Dük Schubert elindeki oka umutla baktı.
***
“İşte buradasın!”
Otelin büfesi gürültülü olmaya başladı. Seo Jun-Ho yemek yiyordu ve başını hafifçe eğerek ziyaretçiyi kabul etti.
“Tekrar merhaba.”
“Haaa... Ben çoktan gittiğini sanıyordum. Seni ne kadar aradığımızı biliyor musun?”
“Bana kaybolmamı söylemiştin.”
“Ben öyle demedim… Neyse bunun için özür dilerim.” Şövalye başını eğdi. “Yanlış anlamışım. Dükle tanışmayı denemek isteyen o kadar çok insan var ki…”
“Eh, anlıyorum. Dürüst olmak gerekirse, sen sadece işinde çok çalışıyorsun.”
“Anlayışınız için teşekkür ederiz.”
“O halde gidelim.”
“...Ne?”
“Beni almaya gelmedin mi?”
“B-doğru. Hadi gidelim…”
Şövalye liderliği ele geçirirken, Buz Kraliçesi daha önce elinde bir kase yiyecek tutarken parlak bir gülümsemeye sahipken ağlayacakmış gibi görünüyordu.
“Ama… henüz bir ısırık bile almadım…”
“Önce biz gidelim, işimiz bittiğinde miden patlayana kadar seni besleyeceğim.”
“İç çekmek…”
İkisi kaselerini bıraktı ve şövalyeyi Dük Schubert'in evine kadar takip etti. Seo Jun-Ho oturma odasına girdiğinde dük koltuğundan kalktı.
“Tanıştığımıza memnun oldum, ben Duke Schubert Laffin.”
“Ben Oyuncu Seo Jun-Ho. Öncelikle kabalığım için özür dilerim.” Seo Jun-Ho başını eğdi.

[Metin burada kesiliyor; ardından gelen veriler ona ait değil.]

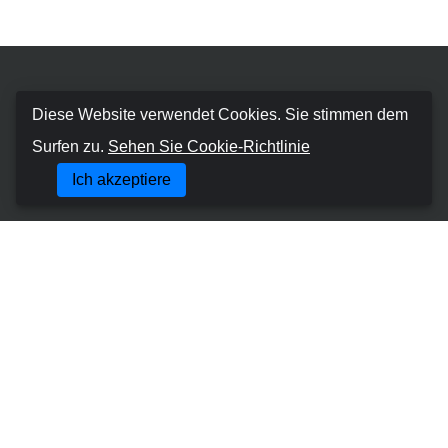
Booking Car Canary
Diese Website verwendet Cookies. Sie stimmen dem
Surfen zu.
Sehen Sie Cookie-Richtlinie
Über uns
Ich akzeptiere
Geschäftsbedingungen
Cookie-Richtlinie
Datenschutzrichtlinie
Buchung Verwalten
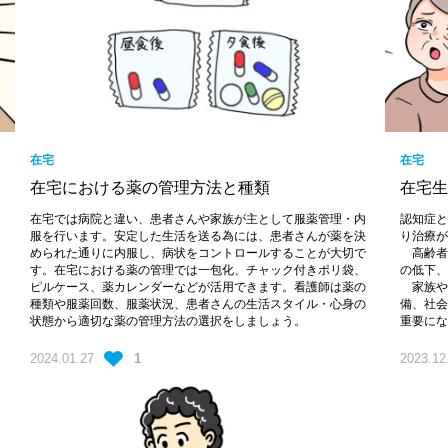
在宅
在宅
在宅における薬の管理方法と種類
在宅
在宅では病院と違い、患者さんや家族が主として服薬管理・内
認知症
服を行います。安定した生活を送る為には、患者さんが薬を決
り治療
められた通りに内服し、病状をコントロールすることが大切で
高齢者
す。在宅における薬の管理では一包化、チャック付きポリ袋、
の低下
ピルケース、薬カレンダーなどが活用できます。看護師は薬の
家族や
種類や服薬回数、服薬状況、患者さんの生活スタイル・心身の
備、社
状態から適切な薬の管理方法の選択をしましょう。
重要に
2024.01.27
1
2023.12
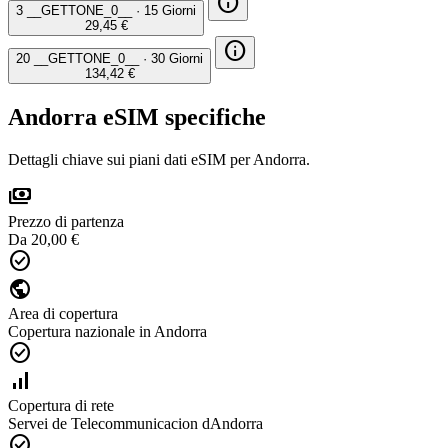
info
3 __GETTONE_0__
·
15 Giorni
29,45 €
info
20 __GETTONE_0__
·
30 Giorni
134,42 €
Andorra eSIM specifiche
Dettagli chiave sui piani dati eSIM per Andorra.
payments
Prezzo di partenza
Da 20,00 €
check_circle
public
Area di copertura
Copertura nazionale in Andorra
check_circle
signal_cellular_alt
Copertura di rete
Servei de Telecommunicacion dAndorra
check_circle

Kendini okla tanıtma şekli gerçekten biraz aşırı ve kabaydı.
“Hmm, sen iyi huylu bir oyuncusun. Bu özrünü kabul edeceğim. Otur.”
Seo Jun-Ho otururken Dük Schubert aniden bir şey düşündü. “Bu arada, Seo Jun-Ho, Seo Jun-Ho, Seo Jun-Ho…”
Kesinlikle bir yerlerde duyduğu bir isimdi. Bir süre düşündükten sonra bu ismi hatırladı.
“Port Lane'de iblisleri yenen ve Güney Denizi'nin koruyucu tanrısını kurtaran belki sen miydin?”
“Sizin tarafınızdan tanınmak bir onur.”
Seo Jun-Ho'nun Leviathan'ı kurtarmasından bahsediyordu.
“Genç bir kahramanla tanıştığıma sevindim. Final Horizon'u görmek isteyip istemediğimi sordun, değil mi?”
“Evet.”
“Görmeyi çok istiyorum. Çok istiyorum.”
Dük Schubert dürüst bir adamdı. Hayır, sadece vakit kaybetmekten hoşlanmayan birine benziyordu.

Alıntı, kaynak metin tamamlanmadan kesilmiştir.